I asked Yash Kapadia, CEO of OmniPayments Inc, a successful payments solutions provider with large customers in the US. The largest bank running OmniPayments, as a switch and in support of ATMs and POSs (12,500 ATMs, 40,000 POSs, and 40 million transactions a day with a monthly average of 700 million transactions), has given Kapadia considerable insight as to what is slowing down the transaction and causing agitation among customers. “Consumers first have to understand the type of terminal they are interacting with as many new chip card readers simply haven’t been programmed to accept chip cards – you simply cannot insert your chip card until you have checked with the cashier. Furthermore, even when the card is inserted, there is now the added step of reading and validating the chip to ensure it hasn’t been cloned.”

choiceHowever, that is just the start of the process, according to Kapadia. “It’s not only that there is choice for consumers but there are choices to be made by merchants. There’s the option of selecting credit or debit once the card has been inserted. Of course if you select debit you are then asked for your PIN in most situations. Otherwise, if you select credit, a signature will be required at the end of the cycle and usually, this is a signature provided on the device itself but not always – paper may still be involved. When debit is chosen, there is another option for cashback and if so, how much?
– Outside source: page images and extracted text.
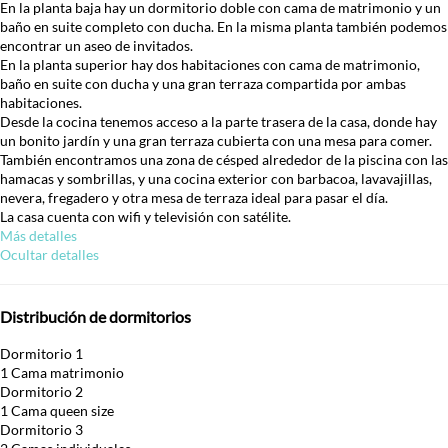
En la planta baja hay un dormitorio doble con cama de matrimonio y un
baño en suite completo con ducha. En la misma planta también podemos
encontrar un aseo de invitados.
En la planta superior hay dos habitaciones con cama de matrimonio,
baño en suite con ducha y una gran terraza compartida por ambas
habitaciones.
Desde la cocina tenemos acceso a la parte trasera de la casa, donde hay
un bonito jardín y una gran terraza cubierta con una mesa para comer.
También encontramos una zona de césped alrededor de la piscina con las
hamacas y sombrillas, y una cocina exterior con barbacoa, lavavajillas,
nevera, fregadero y otra mesa de terraza ideal para pasar el día.
La casa cuenta con wifi y televisión con satélite.
Más detalles
Ocultar detalles
Distribución de dormitorios
Dormitorio 1
1 Cama matrimonio
Dormitorio 2
1 Cama queen size
Dormitorio 3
There is the step of validating the amount being charged by the merchant, YES or NO.” And then, depending upon the implementation, you wait for the merchant to complete their side of the transaction and produce a receipt.

“The processing resources required to process POS transactions aren’t being exhausted nor has the network been overwhelmed,” Kapadia said.

And so, here we are, providing the consumer with numerous choices and giving merchants a wide berth as to how they accommodate the consumer, only to find that it all takes time and when lines form, as they do at this time of year, frustration levels increase and many times, the consumer simply gives up and leaves the store.

Is this progress? Is this how we expected the introduction of new technology to perform? I don’t think so, but the scope of the introduction of chip cards is enormous and none of the parties involved in processing transactions wants to be an impediment to consumers spending money. After all there’s still the cash option, right?

And so it struck me. At a time when other nations are pulling bank notes from circulation – India and Venezuela come to mind – is this a reminder to everyone in the US, shopping at this time of year, that cash is not only an acceptable form of payment but clearly, a much faster way to complete a transaction! But seriously – after all, this is the 21st century.

On the other hand, if I am weighing my options and considering stepping away from my dependence on wireless even as I look to dust off the installation manuals on our PBX, is cash a bad alternative in times of high volumes and even higher expectations? Has our move to chip cards improved the lot of the consumer or is it just part of an orchestrated plan to keep the almighty greenback in circulation long after every other country has moved on?

For now, I am waiting out the rest of the holiday season before saying anything further and if cash is to make a comeback I can think of no bigger driver for its revival than the technology that is now being deployed.

But if we truly want to progress to a cashless society, c’mon, let’s just simplify the process, kill the options and drop the signature. And if campaigns to do so arise any time soon, I will be the first in line to sign!

By Richard Buckle, founder and CEO of Pyalla Technologies, LLC

  • Richard Lerner 26 December, 2016 at 1558

    Absolutely baffling. Here in snowy Canada we have had PIN cards for everything for the last 5 years (at least). Somehow we manage to survive the intricacies of putting the chip card in. Does this mean that Canadians are smarter than Americans or is there some larger issue involved?

    • Tanya Andreasyan 30 December, 2016 at 1134

      Nobody seems to get baffled by using CHIP and Pin in the UK either… But as the author suggests – the consumers were mandated to move away from signatures and so everyone just did.